De in het verzoekschrift genoemde vormen van zorg zijn gebaseerd op de medische verklaring, het zorgplan en het advies van de geneesheer-directeur. Deze vormen van verplichte zorg zijn door de rechtbank tijdens de mondelinge behandeling besproken.
Daarbij is door de psychiater overtuigend gemotiveerd welke zorg nodig is om de psychische en fysieke toestand van betrokkene te stabiliseren.

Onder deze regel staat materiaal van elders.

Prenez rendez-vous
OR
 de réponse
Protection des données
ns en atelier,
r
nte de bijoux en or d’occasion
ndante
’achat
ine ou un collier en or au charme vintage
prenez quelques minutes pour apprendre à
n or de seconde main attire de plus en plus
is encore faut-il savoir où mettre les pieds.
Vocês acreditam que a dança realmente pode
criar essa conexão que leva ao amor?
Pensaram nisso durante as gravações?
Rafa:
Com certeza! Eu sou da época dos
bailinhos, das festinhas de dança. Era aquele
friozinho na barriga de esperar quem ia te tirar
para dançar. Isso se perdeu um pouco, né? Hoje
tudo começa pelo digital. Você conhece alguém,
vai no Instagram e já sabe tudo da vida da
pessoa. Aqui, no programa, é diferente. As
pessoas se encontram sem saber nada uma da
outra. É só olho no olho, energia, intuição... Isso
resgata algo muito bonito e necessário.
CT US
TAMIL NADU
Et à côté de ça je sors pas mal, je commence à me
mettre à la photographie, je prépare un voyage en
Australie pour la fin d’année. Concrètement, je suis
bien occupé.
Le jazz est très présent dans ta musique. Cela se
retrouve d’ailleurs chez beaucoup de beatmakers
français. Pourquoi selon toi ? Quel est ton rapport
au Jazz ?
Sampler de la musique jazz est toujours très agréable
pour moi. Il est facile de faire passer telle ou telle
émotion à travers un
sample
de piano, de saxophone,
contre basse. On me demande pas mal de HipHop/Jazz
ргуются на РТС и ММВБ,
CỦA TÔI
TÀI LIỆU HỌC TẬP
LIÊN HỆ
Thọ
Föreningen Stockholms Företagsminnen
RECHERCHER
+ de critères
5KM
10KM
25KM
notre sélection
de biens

De rechtbank zal die motivering volgen en acht de volgende vormen van verplichte zorg noodzakelijk om het ernstig nadeel af te wenden:
 toedienen van vocht;
 toedienen van voeding;
 toedienen van medicatie;
 verrichten medische controles;
 andere medische handelingen en therapeutische maatregelen;
 beperken van de bewegingsvrijheid;
 onderzoek aan kleding of lichaam;
 aanbrengen van beperkingen in de vrijheid het eigen leven in te richten, die tot gevolg hebben dat betrokkene iets moet doen of nalaten, waaronder het gebruik van communicatiemiddelen;
 opnemen in een accommodatie.
Er zijn geen minder bezwarende alternatieven die hetzelfde beoogde effect hebben. De voorgestelde verplichte zorg is bovendien evenredig en naar verwachting effectief. Uit de stukken blijkt verder dat bij het bepalen van de juiste zorg rekening is gehouden met de voorwaarden die noodzakelijk zijn om deelname van betrokkene aan het maatschappelijk leven te bevorderen, alsmede met de veiligheid van betrokkene.

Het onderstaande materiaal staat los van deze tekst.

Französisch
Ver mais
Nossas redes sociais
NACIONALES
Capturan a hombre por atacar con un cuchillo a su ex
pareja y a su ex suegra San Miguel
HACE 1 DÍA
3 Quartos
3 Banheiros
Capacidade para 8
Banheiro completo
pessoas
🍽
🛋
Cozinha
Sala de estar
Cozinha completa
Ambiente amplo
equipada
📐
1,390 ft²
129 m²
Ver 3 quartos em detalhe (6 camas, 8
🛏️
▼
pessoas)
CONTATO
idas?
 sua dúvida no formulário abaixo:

Gelet op het voorgaande is voldaan aan de criteria voor en doelen van verplichte zorg als bedoeld in de Wvggz. De zorgmachtiging zal worden verleend.

Beslissing

De rechtbank:
verleent een zorgmachtiging ten aanzien van:

[de vrouw]

geboren op [geboortedag 1] 1979 te [geboorteplaats] ,
inhoudende dat bij wijze van verplichte zorg de volgende maatregelen kunnen worden getroffen:
 toedienen van vocht;
 toedienen van voeding;
 toedienen van medicatie;
 verrichten medische controles;
 andere medische handelingen en therapeutische maatregelen;
 beperken van de bewegingsvrijheid;
 onderzoek aan kleding of lichaam;
 aanbrengen van beperkingen in de vrijheid het eigen leven in te richten, die tot gevolg hebben dat betrokkene iets moet doen of nalaten, waaronder het gebruik van communicatiemiddelen;
 opnemen in een accommodatie;
bepaalt dat deze machtiging geldt tot en met 15 maart 2022.

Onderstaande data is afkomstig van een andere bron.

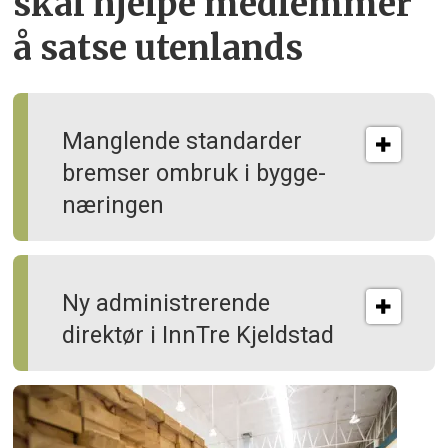
skal hjelpe
medlemmer
å satse utenlands
Manglende standarder
bremser ombruk i bygge­
næringen
Ny administrerende
direktør i InnTre Kjeldstad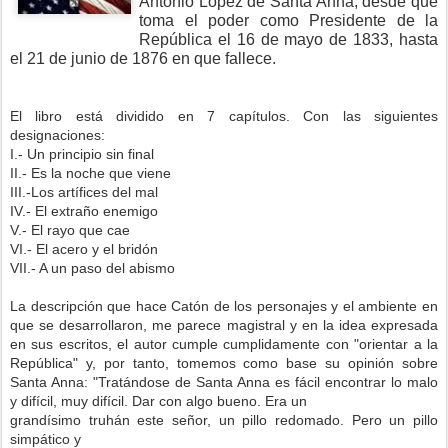
Antonio López de Santa Anna, desde que
toma el poder como Presidente de la
República el 16 de mayo de 1833, hasta
el 21 de junio de 1876 en que fallece.
El libro está dividido en 7 capítulos. Con las siguientes
designaciones:
I.- Un principio sin final
II.- Es la noche que viene
III.-Los artífices del mal
IV.- El extraño enemigo
V.- El rayo que cae
VI.- El acero y el bridón
VII.- A un paso del abismo
La descripción que hace Catón de los personajes y el ambiente en
que se desarrollaron, me parece magistral y en la idea expresada
en sus escritos, el autor cumple cumplidamente con "orientar a la
República" y, por tanto, tomemos como base su opinión sobre
Santa Anna: "Tratándose de Santa Anna es fácil encontrar lo malo
y difícil, muy difícil. Dar con algo bueno. Era un
grandísimo truhán este señor, un pillo redomado. Pero un pillo
simpático y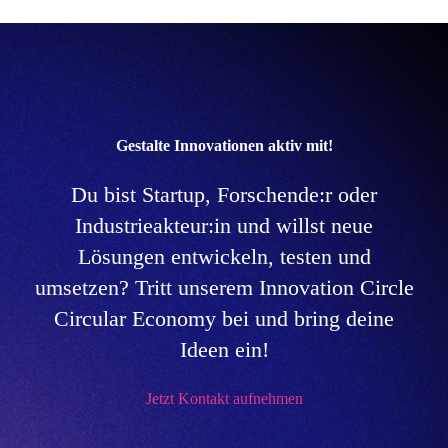
Gestalte Innovationen aktiv mit!
Du bist Startup, Forschende:r oder
Industrieakteur:in und willst neue
Lösungen entwickeln, testen und
umsetzen? Tritt unserem Innovation Circle
Circular Economy bei und bring deine
Ideen ein!
Jetzt Kontakt aufnehmen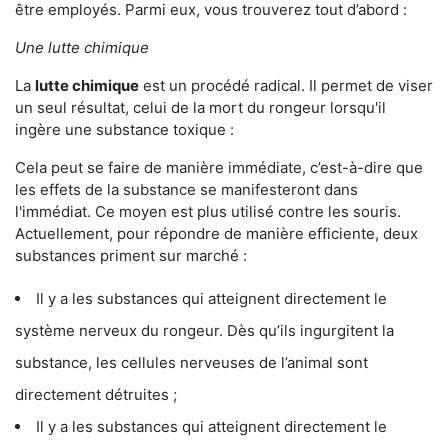
être employés. Parmi eux, vous trouverez tout d’abord :
Une lutte chimique
La
lutte chimique
est un procédé radical. Il permet de viser
un seul résultat, celui de la mort du rongeur lorsqu'il
ingère une substance toxique :
Cela peut se faire de manière immédiate, c’est-à-dire que
les effets de la substance se manifesteront dans
l'immédiat. Ce moyen est plus utilisé contre les souris.
Actuellement, pour répondre de manière efficiente, deux
substances priment sur marché :
Il y a les substances qui atteignent directement le
système nerveux du rongeur. Dès qu’ils ingurgitent la
substance, les cellules nerveuses de l’animal sont
directement détruites ;
Il y a les substances qui atteignent directement le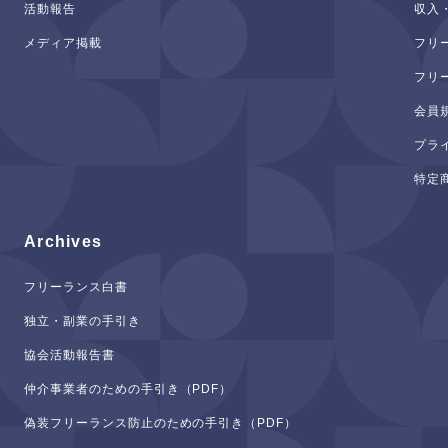
活動報告
収入
メディア掲載
フリ
フリ
会員
プラ
特定
Archives
フリーランス白書
独立・副業の手引き
協会活動報告書
仲介事業者のための手引き（PDF）
偽装フリーランス防止のための手引き（PDF）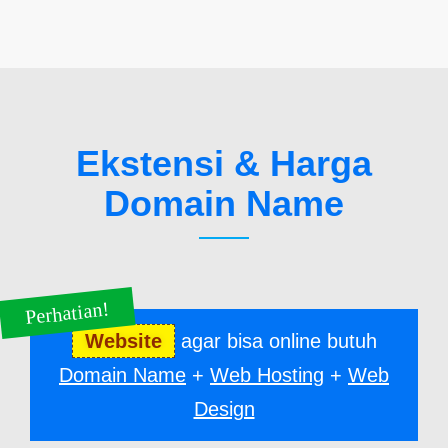
Ekstensi & Harga
Domain Name
Perhatian!
Website
agar bisa online butuh
Domain Name
+
Web Hosting
+
Web
Design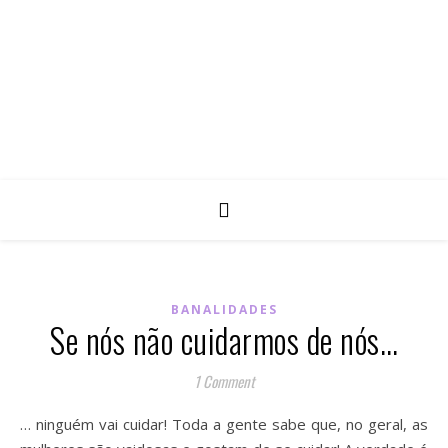
BANALIDADES
Se nós não cuidarmos de nós…
1 Comment
… ninguém vai cuidar! Toda a gente sabe que, no geral, as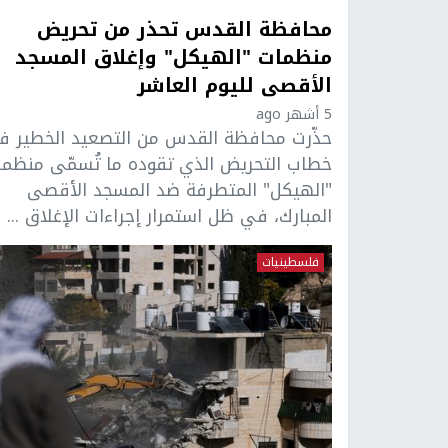
محافظة القدس تحذر من تحريض
منظمات "الهيكل" وإغلاق المسجد
الأقصى لليوم العاشر
5 أشهر ago
حذّرت محافظة القدس من التصعيد الخطير 
خطاب التحريض الذي تقوده ما تُسمّى منظم
"الهيكل" المتطرفة ضد المسجد الأقصى
المبارك، في ظل استمرار إجراءات الإغلاق ...
فلسطينيات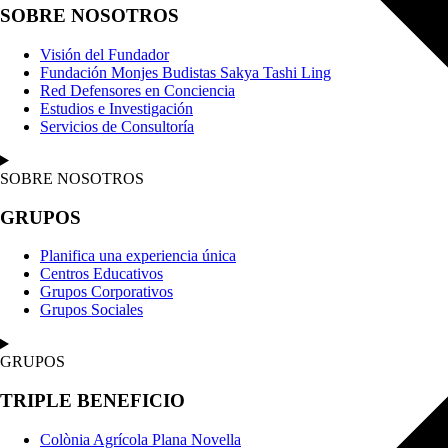
SOBRE NOSOTROS
Visión del Fundador
Fundación Monjes Budistas Sakya Tashi Ling
Red Defensores en Conciencia
Estudios e Investigación
Servicios de Consultoría
SOBRE NOSOTROS
GRUPOS
Planifica una experiencia única
Centros Educativos
Grupos Corporativos
Grupos Sociales
GRUPOS
TRIPLE BENEFICIO
Colònia Agrícola Plana Novella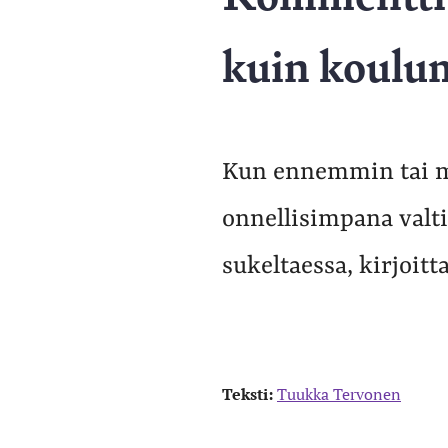
kuin koulu
Kun ennemmin tai
onnellisimpana valt
sukeltaessa, kirjoi
Teksti:
Tuukka Tervonen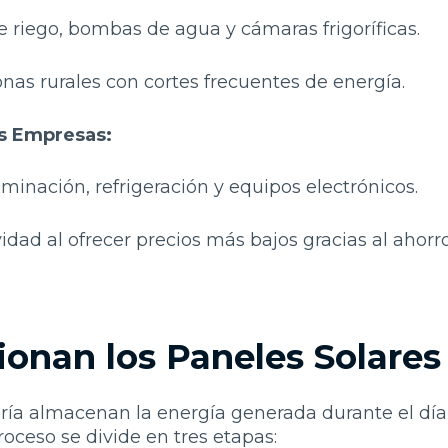
 riego, bombas de agua y cámaras frigoríficas.
onas rurales con cortes frecuentes de energía.
s Empresas:
minación, refrigeración y equipos electrónicos.
idad al ofrecer precios más bajos gracias al ahorr
onan los Paneles Solares 
ería almacenan la energía generada durante el dí
roceso se divide en tres etapas:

Deze beschikking is gegeven door mr. L. Koper, rechter, bijgestaan door mr. S.T. Viezee als griffier, en uitgesproken ter openbare zitting van 15 september 2021.
De schriftelijke uitwerking van deze beschikking is vastgesteld op 23 september 2021.
Tegen deze beschikking staat het rechtsmiddel van cassatie open.